[Stored data entries]
###

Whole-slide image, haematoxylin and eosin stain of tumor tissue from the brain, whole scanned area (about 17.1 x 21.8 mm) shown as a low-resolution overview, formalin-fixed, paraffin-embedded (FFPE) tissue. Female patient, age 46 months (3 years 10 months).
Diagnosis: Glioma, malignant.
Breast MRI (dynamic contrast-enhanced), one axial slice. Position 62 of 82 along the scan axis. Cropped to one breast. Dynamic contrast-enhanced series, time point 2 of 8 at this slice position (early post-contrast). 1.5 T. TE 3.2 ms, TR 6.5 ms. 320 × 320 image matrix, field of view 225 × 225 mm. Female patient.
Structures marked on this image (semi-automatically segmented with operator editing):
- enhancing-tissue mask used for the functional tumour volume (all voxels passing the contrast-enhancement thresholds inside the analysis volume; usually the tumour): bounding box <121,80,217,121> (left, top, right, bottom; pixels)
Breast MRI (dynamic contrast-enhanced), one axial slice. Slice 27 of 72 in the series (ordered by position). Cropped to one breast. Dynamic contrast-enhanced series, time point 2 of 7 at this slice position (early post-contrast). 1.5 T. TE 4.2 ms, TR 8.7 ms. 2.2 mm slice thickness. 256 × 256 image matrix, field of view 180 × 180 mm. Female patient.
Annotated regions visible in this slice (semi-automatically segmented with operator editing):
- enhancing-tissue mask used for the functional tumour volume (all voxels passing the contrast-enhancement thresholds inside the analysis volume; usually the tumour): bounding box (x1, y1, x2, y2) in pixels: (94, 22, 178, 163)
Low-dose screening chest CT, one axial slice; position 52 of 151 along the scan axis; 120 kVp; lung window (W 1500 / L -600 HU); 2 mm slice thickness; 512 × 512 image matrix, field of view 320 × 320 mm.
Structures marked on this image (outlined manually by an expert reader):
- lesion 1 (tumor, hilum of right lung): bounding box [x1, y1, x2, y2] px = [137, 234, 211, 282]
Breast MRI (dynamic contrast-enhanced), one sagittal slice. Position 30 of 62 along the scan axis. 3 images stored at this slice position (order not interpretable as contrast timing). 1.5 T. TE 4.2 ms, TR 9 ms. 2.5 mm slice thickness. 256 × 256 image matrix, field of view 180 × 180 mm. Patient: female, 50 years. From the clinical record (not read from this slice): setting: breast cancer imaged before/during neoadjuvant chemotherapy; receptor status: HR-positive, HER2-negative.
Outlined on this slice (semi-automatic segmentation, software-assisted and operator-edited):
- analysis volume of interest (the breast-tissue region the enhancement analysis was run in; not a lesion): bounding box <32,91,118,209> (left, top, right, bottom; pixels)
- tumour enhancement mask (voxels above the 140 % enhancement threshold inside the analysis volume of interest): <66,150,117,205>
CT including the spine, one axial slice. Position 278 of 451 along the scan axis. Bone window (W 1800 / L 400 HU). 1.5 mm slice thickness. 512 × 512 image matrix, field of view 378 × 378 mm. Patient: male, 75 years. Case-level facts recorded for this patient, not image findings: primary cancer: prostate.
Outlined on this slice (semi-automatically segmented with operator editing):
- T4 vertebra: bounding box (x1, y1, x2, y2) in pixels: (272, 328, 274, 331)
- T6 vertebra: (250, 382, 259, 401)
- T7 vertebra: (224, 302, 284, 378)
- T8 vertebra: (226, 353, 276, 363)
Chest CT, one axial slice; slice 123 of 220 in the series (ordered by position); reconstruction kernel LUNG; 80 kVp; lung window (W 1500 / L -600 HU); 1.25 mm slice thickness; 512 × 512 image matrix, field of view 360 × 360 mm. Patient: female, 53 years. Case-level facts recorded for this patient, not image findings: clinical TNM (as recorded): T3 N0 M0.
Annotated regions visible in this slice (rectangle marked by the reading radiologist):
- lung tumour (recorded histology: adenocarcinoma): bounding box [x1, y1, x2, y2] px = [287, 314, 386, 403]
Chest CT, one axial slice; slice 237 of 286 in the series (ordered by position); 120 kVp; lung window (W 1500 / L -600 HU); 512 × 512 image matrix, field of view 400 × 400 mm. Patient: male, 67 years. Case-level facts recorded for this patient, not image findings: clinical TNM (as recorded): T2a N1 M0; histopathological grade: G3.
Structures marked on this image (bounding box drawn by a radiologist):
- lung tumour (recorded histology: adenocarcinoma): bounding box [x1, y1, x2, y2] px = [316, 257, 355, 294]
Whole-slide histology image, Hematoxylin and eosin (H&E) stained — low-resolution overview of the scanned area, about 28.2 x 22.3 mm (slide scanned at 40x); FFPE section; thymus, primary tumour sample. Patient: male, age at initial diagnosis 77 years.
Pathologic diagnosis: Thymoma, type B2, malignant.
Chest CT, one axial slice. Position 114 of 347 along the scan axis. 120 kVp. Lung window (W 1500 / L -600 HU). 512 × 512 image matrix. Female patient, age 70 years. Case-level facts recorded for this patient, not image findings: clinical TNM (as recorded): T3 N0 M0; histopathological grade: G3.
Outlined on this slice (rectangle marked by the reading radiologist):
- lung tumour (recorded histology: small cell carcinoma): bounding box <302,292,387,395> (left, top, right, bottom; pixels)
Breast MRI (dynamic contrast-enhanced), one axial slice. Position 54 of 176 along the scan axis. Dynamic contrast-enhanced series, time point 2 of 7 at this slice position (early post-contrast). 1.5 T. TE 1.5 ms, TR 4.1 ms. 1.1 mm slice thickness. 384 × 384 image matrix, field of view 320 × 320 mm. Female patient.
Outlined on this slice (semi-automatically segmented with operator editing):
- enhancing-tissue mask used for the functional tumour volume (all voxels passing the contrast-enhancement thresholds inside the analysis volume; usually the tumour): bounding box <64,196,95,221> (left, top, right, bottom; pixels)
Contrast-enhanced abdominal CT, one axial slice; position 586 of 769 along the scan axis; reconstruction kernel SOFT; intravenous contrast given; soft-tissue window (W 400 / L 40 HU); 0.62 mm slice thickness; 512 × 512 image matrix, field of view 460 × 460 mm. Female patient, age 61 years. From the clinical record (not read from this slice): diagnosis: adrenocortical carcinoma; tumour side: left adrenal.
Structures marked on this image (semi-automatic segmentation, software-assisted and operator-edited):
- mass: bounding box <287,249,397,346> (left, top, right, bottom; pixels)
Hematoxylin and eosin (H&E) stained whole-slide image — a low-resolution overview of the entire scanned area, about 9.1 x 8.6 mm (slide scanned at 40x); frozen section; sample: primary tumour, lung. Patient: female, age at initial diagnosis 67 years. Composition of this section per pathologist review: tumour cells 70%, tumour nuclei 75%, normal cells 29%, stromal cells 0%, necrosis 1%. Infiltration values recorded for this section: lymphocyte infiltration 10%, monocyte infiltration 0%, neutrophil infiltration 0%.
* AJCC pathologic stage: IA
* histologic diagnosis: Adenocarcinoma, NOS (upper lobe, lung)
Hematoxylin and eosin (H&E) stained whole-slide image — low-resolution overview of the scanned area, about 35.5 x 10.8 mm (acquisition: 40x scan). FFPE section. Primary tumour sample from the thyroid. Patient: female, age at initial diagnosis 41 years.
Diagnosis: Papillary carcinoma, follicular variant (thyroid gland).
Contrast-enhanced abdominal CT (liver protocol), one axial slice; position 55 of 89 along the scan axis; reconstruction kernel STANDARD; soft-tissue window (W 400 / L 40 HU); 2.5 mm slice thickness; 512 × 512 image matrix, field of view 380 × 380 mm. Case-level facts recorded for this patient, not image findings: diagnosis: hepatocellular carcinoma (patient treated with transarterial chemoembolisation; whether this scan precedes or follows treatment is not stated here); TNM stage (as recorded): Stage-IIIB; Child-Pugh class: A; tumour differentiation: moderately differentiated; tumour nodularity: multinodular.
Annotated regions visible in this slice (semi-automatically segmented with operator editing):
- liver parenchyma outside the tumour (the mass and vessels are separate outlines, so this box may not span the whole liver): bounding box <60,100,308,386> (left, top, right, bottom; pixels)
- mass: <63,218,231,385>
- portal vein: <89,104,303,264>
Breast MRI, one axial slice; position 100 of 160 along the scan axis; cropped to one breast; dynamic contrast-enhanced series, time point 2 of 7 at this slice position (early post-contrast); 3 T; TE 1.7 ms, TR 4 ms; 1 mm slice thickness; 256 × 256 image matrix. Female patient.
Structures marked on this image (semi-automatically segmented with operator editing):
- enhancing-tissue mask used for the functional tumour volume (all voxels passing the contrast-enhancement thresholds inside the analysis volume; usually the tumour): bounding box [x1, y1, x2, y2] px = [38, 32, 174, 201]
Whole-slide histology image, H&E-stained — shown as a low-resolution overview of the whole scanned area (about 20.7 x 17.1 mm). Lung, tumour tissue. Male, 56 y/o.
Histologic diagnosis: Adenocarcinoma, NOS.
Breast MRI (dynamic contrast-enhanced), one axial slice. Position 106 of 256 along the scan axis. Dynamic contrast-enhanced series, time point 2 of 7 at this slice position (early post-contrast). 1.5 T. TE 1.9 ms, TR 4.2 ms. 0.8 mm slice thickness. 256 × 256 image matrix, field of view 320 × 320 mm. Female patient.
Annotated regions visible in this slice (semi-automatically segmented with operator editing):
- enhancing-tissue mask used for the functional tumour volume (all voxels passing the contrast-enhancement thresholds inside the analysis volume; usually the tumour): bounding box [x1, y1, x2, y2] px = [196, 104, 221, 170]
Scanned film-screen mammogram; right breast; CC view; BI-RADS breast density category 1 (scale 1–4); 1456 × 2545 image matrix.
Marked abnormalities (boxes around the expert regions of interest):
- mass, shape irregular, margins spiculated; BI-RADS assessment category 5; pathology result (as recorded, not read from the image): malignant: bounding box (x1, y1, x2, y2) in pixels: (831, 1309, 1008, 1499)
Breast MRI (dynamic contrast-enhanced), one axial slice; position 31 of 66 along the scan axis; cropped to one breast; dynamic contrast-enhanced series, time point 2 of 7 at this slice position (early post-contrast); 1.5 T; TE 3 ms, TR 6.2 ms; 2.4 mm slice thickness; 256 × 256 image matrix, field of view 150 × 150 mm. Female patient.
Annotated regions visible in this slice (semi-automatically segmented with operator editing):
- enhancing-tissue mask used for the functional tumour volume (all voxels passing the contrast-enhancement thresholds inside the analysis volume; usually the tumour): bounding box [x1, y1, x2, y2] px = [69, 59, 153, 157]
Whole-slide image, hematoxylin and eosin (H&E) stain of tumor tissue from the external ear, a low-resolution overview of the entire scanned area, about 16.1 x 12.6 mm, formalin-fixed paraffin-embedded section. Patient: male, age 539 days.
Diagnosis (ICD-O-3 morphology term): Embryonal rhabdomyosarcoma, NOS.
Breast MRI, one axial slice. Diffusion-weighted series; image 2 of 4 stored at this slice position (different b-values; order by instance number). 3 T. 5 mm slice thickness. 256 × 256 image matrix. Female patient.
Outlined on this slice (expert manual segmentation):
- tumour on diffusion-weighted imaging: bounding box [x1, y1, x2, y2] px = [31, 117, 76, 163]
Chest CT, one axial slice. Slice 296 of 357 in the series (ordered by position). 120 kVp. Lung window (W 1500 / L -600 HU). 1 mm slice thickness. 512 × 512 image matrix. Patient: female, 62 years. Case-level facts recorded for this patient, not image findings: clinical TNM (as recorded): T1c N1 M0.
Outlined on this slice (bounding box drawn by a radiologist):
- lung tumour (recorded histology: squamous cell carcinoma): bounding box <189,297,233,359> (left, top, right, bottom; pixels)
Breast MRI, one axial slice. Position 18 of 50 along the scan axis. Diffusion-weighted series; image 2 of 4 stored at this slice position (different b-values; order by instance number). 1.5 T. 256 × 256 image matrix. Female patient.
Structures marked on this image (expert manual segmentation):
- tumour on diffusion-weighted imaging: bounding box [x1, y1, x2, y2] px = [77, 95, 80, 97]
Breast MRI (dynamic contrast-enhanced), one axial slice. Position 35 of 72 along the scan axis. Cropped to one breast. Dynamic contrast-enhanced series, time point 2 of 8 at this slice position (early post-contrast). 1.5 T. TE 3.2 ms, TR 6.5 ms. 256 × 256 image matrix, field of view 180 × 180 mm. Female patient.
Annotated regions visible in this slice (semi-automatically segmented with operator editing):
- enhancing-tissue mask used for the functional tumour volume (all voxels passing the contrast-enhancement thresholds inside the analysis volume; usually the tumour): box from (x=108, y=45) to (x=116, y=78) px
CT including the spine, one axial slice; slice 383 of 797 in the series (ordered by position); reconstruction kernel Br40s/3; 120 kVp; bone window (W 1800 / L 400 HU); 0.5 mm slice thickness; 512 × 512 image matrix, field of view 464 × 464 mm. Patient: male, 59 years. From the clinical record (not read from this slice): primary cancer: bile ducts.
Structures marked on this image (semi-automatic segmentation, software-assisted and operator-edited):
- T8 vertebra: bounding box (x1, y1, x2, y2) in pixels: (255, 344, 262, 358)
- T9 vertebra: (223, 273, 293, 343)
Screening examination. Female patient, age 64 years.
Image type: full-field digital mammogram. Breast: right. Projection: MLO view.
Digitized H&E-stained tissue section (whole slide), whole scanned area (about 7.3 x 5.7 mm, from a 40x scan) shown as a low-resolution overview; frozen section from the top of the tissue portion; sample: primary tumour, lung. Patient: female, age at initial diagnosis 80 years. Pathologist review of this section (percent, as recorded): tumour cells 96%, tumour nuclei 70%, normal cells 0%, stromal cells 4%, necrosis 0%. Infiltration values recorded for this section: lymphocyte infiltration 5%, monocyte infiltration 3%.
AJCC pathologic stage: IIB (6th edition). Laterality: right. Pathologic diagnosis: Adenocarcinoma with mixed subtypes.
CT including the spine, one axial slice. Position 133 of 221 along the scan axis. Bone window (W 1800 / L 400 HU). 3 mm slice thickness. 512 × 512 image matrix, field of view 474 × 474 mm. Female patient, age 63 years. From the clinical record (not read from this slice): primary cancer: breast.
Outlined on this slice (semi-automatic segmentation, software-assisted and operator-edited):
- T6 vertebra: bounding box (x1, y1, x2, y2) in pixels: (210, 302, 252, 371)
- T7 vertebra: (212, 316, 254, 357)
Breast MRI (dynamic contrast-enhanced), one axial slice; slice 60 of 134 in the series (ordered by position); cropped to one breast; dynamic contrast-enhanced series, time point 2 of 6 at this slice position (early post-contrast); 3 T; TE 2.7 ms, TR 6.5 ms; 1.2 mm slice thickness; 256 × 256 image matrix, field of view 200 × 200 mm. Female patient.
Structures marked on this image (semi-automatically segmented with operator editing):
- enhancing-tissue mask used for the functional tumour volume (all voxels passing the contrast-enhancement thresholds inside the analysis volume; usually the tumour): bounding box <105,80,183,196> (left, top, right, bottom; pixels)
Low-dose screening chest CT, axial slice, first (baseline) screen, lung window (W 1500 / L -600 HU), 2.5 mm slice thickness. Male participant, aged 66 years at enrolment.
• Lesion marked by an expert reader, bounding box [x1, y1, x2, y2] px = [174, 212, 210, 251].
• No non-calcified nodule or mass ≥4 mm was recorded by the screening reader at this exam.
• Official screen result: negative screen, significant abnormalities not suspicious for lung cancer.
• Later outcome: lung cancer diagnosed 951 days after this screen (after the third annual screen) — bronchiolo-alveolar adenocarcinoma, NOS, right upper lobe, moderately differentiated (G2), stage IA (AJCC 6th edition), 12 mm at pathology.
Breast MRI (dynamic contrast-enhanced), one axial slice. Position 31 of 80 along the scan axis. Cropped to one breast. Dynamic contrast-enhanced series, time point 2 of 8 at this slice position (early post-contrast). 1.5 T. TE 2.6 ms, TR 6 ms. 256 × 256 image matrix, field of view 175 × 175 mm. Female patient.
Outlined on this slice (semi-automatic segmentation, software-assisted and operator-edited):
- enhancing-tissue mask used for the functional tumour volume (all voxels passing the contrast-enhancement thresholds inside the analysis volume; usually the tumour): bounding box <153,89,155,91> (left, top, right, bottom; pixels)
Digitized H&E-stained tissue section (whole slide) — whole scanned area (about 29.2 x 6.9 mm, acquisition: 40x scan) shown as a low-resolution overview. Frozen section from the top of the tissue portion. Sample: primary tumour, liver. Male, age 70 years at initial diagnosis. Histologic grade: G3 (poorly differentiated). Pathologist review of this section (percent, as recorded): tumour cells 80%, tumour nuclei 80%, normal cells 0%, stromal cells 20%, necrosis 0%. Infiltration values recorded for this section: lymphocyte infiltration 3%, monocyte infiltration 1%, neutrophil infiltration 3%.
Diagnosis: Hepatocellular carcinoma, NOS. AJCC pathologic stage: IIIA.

###

What you will do: Taking the entries above, print exactly the lines starting at the line with "Low-dose screening chest CT, axial" and ending at the line with "at this exam.", both included.

Answer for this exercise:
Low-dose screening chest CT, axial slice, first (baseline) screen, lung window (W 1500 / L -600 HU), 2.5 mm slice thickness. Male participant, aged 66 years at enrolment.
• Lesion marked by an expert reader, bounding box [x1, y1, x2, y2] px = [174, 212, 210, 251].
• No non-calcified nodule or mass ≥4 mm was recorded by the screening reader at this exam.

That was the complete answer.